RECORDS TO PROCESS Start Marker

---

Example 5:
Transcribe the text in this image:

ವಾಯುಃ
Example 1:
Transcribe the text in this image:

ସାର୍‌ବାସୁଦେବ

RECORDS TO PROCESS End Marker

### DIRECTIONS FOR THIS TASK
Every line of the data above is to be copied out exactly.

### ANSWER SECTION
---

Example 5:
Transcribe the text in this image:

ವಾಯುಃ
Example 1:
Transcribe the text in this image:

ସାର୍‌ବାସୁଦେବ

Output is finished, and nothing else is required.